(Note: since I never posted photos from our summer holiday, I’ve been using the artsy sunset ones to illustrate orphan posts).
There was such a warm, heartfelt response to yesterday’s post about homework/studying/piano practice that I feel inspired to reply with a thank-you post. How I appreciated hearing your different perspectives: from someone who teaches to someone who remembers being the student who had to work extra hard to succeed.
What surprises me every time I sit down to write a new post is how my ideas change as I write them down. I can plan to write a post on, say, canning tomatoes, but the writing happens, and in following unexpected and twisting lines of thought, the post turns out to be about feminism. Or something. You know what I mean.
It’s the mystery of the process that makes me want to be a writer: because the writing itself is the key to discovery.

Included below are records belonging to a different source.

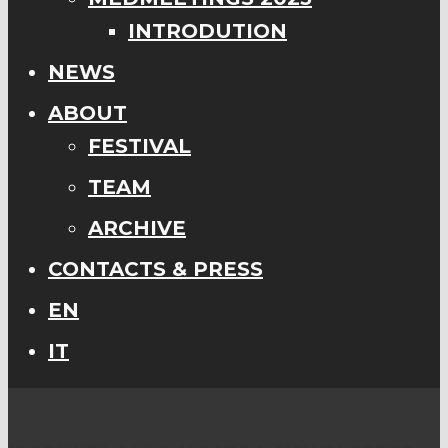
INTRODUTION
NEWS
ABOUT
FESTIVAL
TEAM
ARCHIVE
CONTACTS & PRESS
EN
IT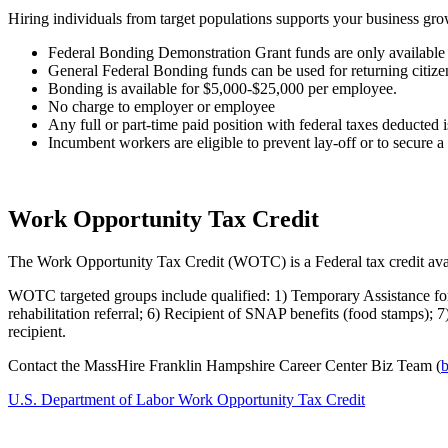
Hiring individuals from target populations supports your business grow
Federal Bonding Demonstration Grant funds are only available 
General Federal Bonding funds can be used for returning citizens
Bonding is available for $5,000-$25,000 per employee.
No charge to employer or employee
Any full or part-time paid position with federal taxes deducted i
Incumbent workers are eligible to prevent lay-off or to secure 
Work Opportunity Tax Credit
The Work Opportunity Tax Credit (WOTC) is a Federal tax credit avail
WOTC targeted groups include qualified: 1) Temporary Assistance fo
rehabilitation referral; 6) Recipient of SNAP benefits (food stamps);
recipient.
Contact the MassHire Franklin Hampshire Career Center Biz Team (
b
U.S. Department of Labor Work Opportunity Tax Credit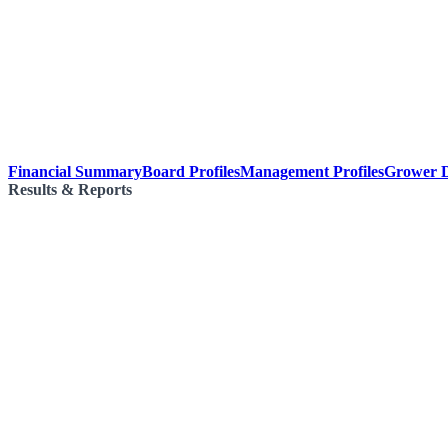
Financial Summary
Board Profiles
Management Profiles
Grower D
Results & Reports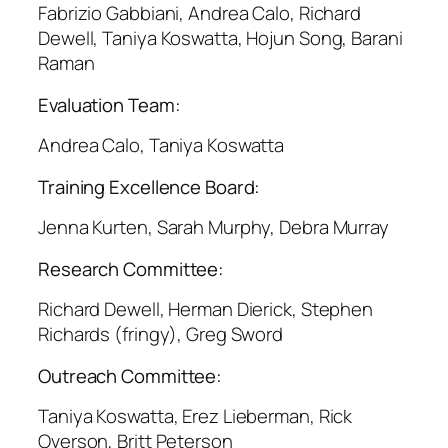
Fabrizio Gabbiani, Andrea Calo, Richard
Dewell, Taniya Koswatta, Hojun Song, Barani
Raman
Evaluation Team:
Andrea Calo, Taniya Koswatta
Training Excellence Board:
Jenna Kurten, Sarah Murphy, Debra Murray
Research Committee:
Richard Dewell, Herman Dierick, Stephen
Richards (fringy), Greg Sword
Outreach Committee:
Taniya Koswatta, Erez Lieberman, Rick
Overson, Britt Peterson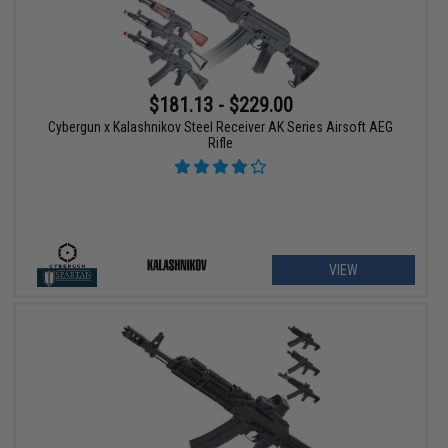
$181.13 - $229.00
Cybergun x Kalashnikov Steel Receiver AK Series Airsoft AEG
Rifle
VIEW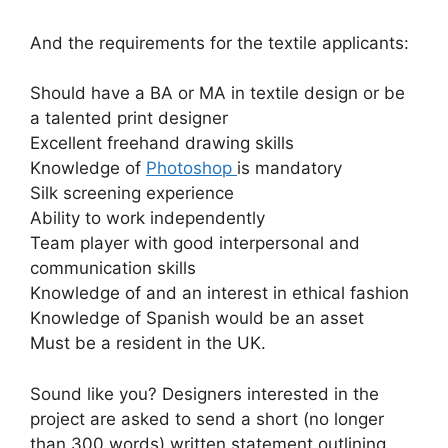
And the requirements for the textile applicants:
Should have a BA or MA in textile design or be
a talented print designer
Excellent freehand drawing skills
Knowledge of
Photoshop
is mandatory
Silk screening experience
Ability to work independently
Team player with good interpersonal and
communication skills
Knowledge of and an interest in ethical fashion
Knowledge of Spanish would be an asset
Must be a resident in the UK.
Sound like you? Designers interested in the
project are asked to send a short (no longer
than 300 words) written statement outlining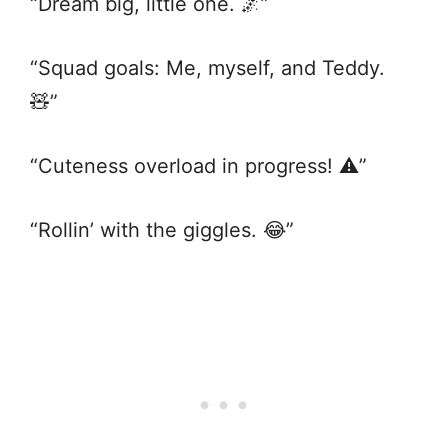
“Dream big, little one. 🌌”
“Squad goals: Me, myself, and Teddy.
🧸”
“Cuteness overload in progress! ⚠️”
“Rollin’ with the giggles. 😂”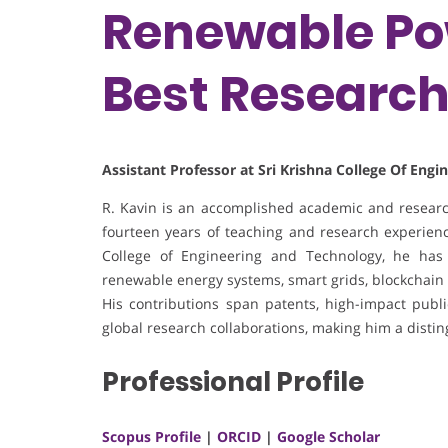
Renewable Pow
Best Researc
Assistant Professor at Sri Krishna College Of Eng
R. Kavin is an accomplished academic and research
fourteen years of teaching and research experience
College of Engineering and Technology, he has 
renewable energy systems, smart grids, blockchain 
His contributions span patents, high-impact publica
global research collaborations, making him a disti
Professional Profile
Scopus Profile
|
ORCID
|
Google Scholar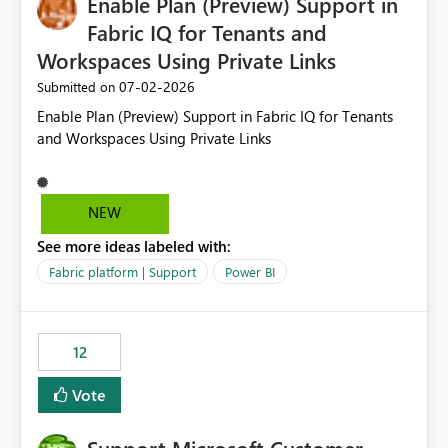
Enable Plan (Preview) Support in
useful for reports where a single date selection is
required.
Fabric IQ for Tenants and
Workspaces Using Private Links
‎07-02-2026
Submitted on
Enable Plan (Preview) Support in Fabric IQ for Tenants
and Workspaces Using Private Links
NEW
See more ideas labeled with:
Fabric platform | Support
Power BI
12
Vote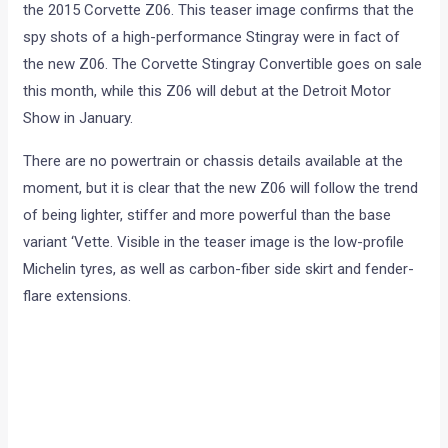
the 2015 Corvette Z06. This teaser image confirms that the
spy shots of a high-performance Stingray were in fact of
the new Z06. The Corvette Stingray Convertible goes on sale
this month, while this Z06 will debut at the Detroit Motor
Show in January.
There are no powertrain or chassis details available at the
moment, but it is clear that the new Z06 will follow the trend
of being lighter, stiffer and more powerful than the base
variant ‘Vette. Visible in the teaser image is the low-profile
Michelin tyres, as well as carbon-fiber side skirt and fender-
flare extensions.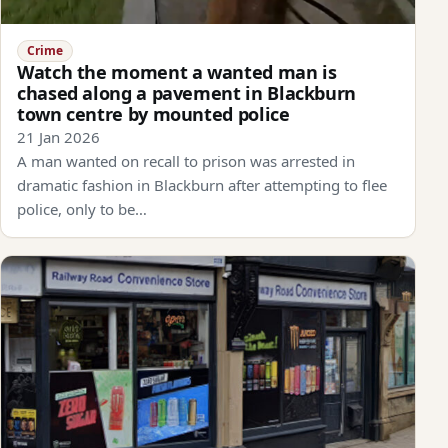
Crime
Watch the moment a wanted man is
chased along a pavement in Blackburn
town centre by mounted police
21 Jan 2026
A man wanted on recall to prison was arrested in
dramatic fashion in Blackburn after attempting to flee
police, only to be…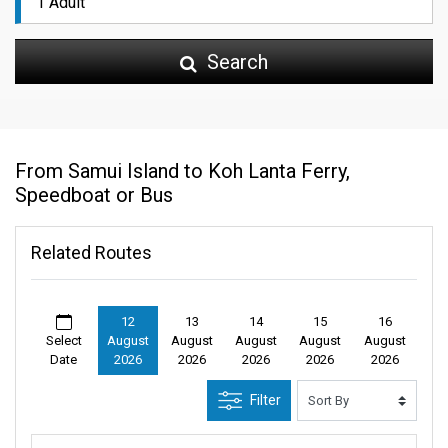
Search
From Samui Island to Koh Lanta Ferry,
Speedboat or Bus
Related Routes
12
13
14
15
16
Select
August
August
August
August
August
Date
2026
2026
2026
2026
2026
Filter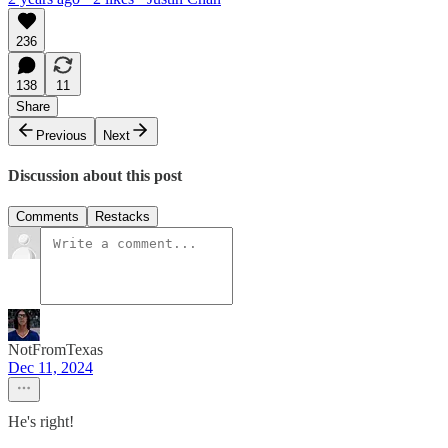
236
138
11
Share
Previous
Next
Discussion about this post
Comments
Restacks
NotFromTexas
Dec 11, 2024
He's right!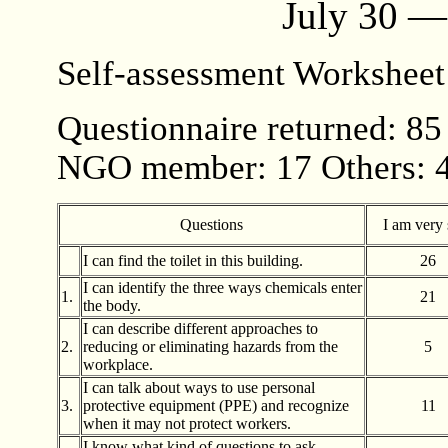
July 30 —
Self-assessment Workshee
Questionnaire returned: 85
NGO member: 17 Others: 
Questions
I am very 
I can find the toilet in this building.
26
I can identify the three ways chemicals enter
1.
21
the body.
I can describe different approaches to
2.
reducing or eliminating hazards from the
5
workplace.
I can talk about ways to use personal
3.
protective equipment (PPE) and recognize
11
when it may not protect workers.
I know what kind of questions to ask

You can’t plan it out in advance, not entirely. You have to see what develops between you and the word, the written word.
When I started this post, I planned to write more about Albus and how we are hoping to address his struggles, but the words came hard, and I sensed my growing discomfort. He’s ten. When I was ten, I sure wouldn’t have wanted my mom telling everyone about my struggles–or more precisely, about her interpretation of my struggles. So, while I’m glad that I choose to write yesterday’s post, I’m going to choose not to delve further into the subject today. What I want to say is thank you for your thoughtful responses. They give me hope, and ideas.

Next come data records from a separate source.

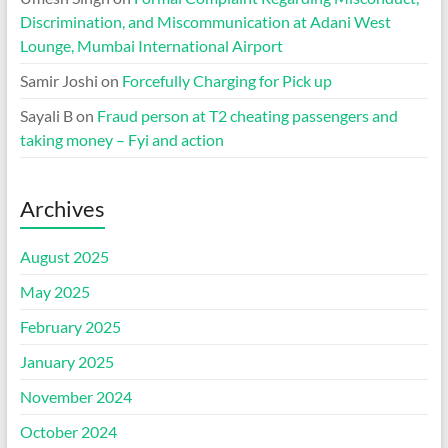
Discrimination, and Miscommunication at Adani West
Lounge, Mumbai International Airport
Samir Joshi
on
Forcefully Charging for Pick up
Sayali B
on
Fraud person at T2 cheating passengers and
taking money – Fyi and action
Archives
August 2025
May 2025
February 2025
January 2025
November 2024
October 2024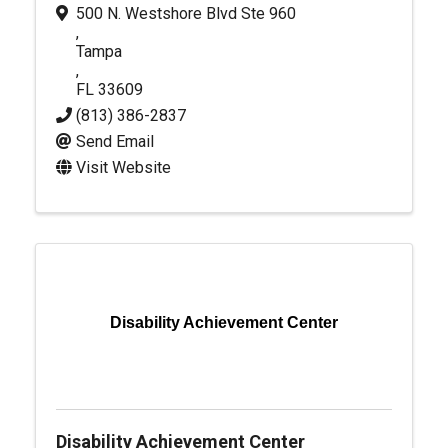
500 N. Westshore Blvd Ste 960
,
Tampa
,
FL
33609
(813) 386-2837
Send Email
Visit Website
Disability Achievement Center
Disability Achievement Center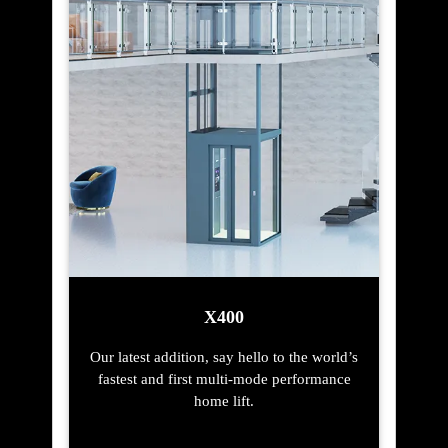
X400
Our latest addition, say hello to the world’s
fastest and first multi-mode performance
home lift.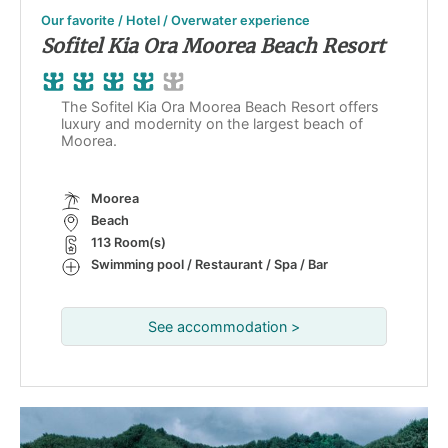
Our favorite / Hotel / Overwater experience
Sofitel Kia Ora Moorea Beach Resort
The Sofitel Kia Ora Moorea Beach Resort offers
luxury and modernity on the largest beach of
Moorea.
Moorea
Beach
113 Room(s)
Swimming pool / Restaurant / Spa / Bar
See accommodation >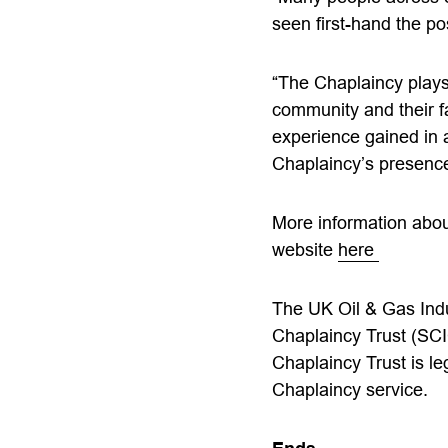
seen first-hand the po
“The Chaplaincy plays 
community and their f
experience gained in 
Chaplaincy’s presence 
More information about
website
here
The UK Oil & Gas Indu
Chaplaincy Trust (SCI
Chaplaincy Trust is le
Chaplaincy service.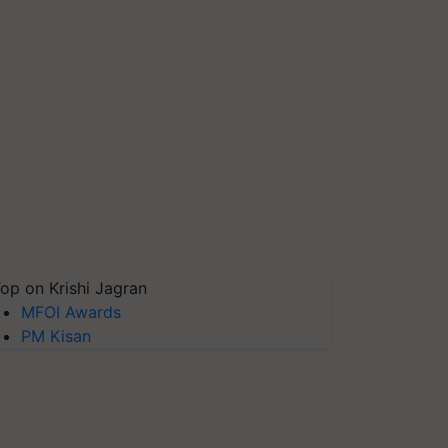
op on Krishi Jagran
MFOI Awards
PM Kisan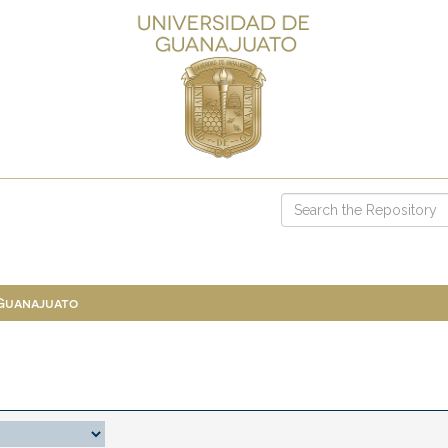
 Guanajuato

(One of which is to clean up this office/playroom space to make a proper study space for all the people in the house who need a quiet room in which to work. I include myself. Put it on the weekend-project list. Because, though the digging starts on Friday, that new porch/office is still a few months off.)
This is also a rather long-winded way of saying, I love hearing from the people who are reading my blog! I love when it feels like a conversation. I love the connections this blog continues to bring, some of them quite random, some to people I would never have gotten to know otherwise.

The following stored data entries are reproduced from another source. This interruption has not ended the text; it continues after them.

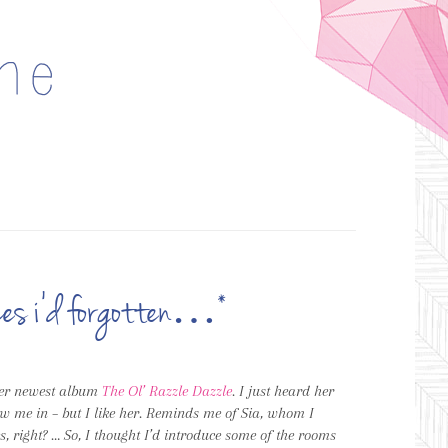
laces i’d forgotten…*
er newest album
The Ol’ Razzle Dazzle
. I just heard her
rew me in – but I like her. Reminds me of Sia, whom I
, right? … So, I thought I’d introduce some of the rooms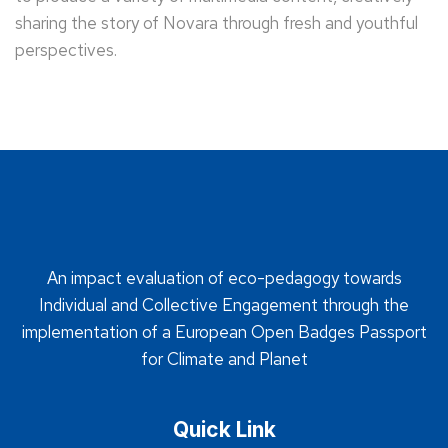
sharing the story of Novara through fresh and youthful
perspectives.
An impact evaluation of eco-pedagogy towards
Individual and Collective Engagement through the
implementation of a European Open Badges Passport
for Climate and Planet
Quick Link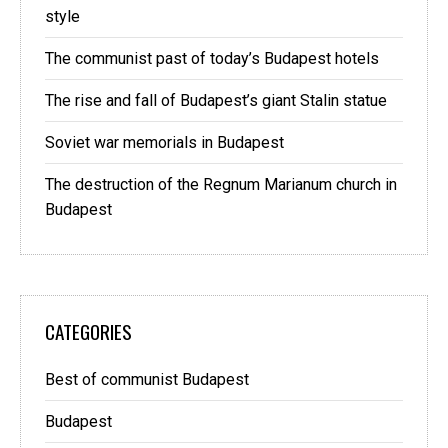
style
The communist past of today’s Budapest hotels
The rise and fall of Budapest’s giant Stalin statue
Soviet war memorials in Budapest
The destruction of the Regnum Marianum church in
Budapest
CATEGORIES
Best of communist Budapest
Budapest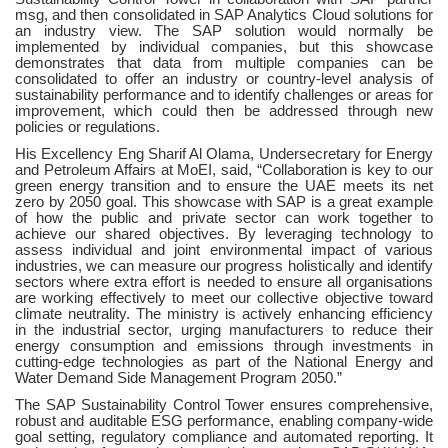
msg, and then consolidated in SAP Analytics Cloud solutions for
an industry view. The SAP solution would normally be
implemented by individual companies, but this showcase
demonstrates that data from multiple companies can be
consolidated to offer an industry or country-level analysis of
sustainability performance and to identify challenges or areas for
improvement, which could then be addressed through new
policies or regulations.
His Excellency Eng Sharif Al Olama, Undersecretary for Energy
and Petroleum Affairs at MoEI, said, “Collaboration is key to our
green energy transition and to ensure the UAE meets its net
zero by 2050 goal. This showcase with SAP is a great example
of how the public and private sector can work together to
achieve our shared objectives. By leveraging technology to
assess individual and joint environmental impact of various
industries, we can measure our progress holistically and identify
sectors where extra effort is needed to ensure all organisations
are working effectively to meet our collective objective toward
climate neutrality.
The ministry is actively enhancing efficiency
in the industrial sector, urging manufacturers to reduce their
energy consumption and emissions through investments in
cutting-edge technologies as part of the National Energy and
Water Demand Side Management Program 2050.”
The SAP Sustainability Control Tower ensures comprehensive,
robust and auditable ESG performance, enabling company-wide
goal setting, regulatory compliance and automated reporting. It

Ah, yes. One big sappy thank you note of a post. If I were writing this in pen, I’d be doodling all around the edges in vines and flowers and stick-ray suns. Maybe even hearts.
I think the best blogs are those that show this process: “What surprises me every time I sit down to write a new post is how my ideas change as I write them down.” The beauty of the blog is the perpetual work in progress (and of its author).
Yes, there’s something profoundly interesting in watching a blog and its author change over time. It’s a window into the progression of other people’s lives, or it can be.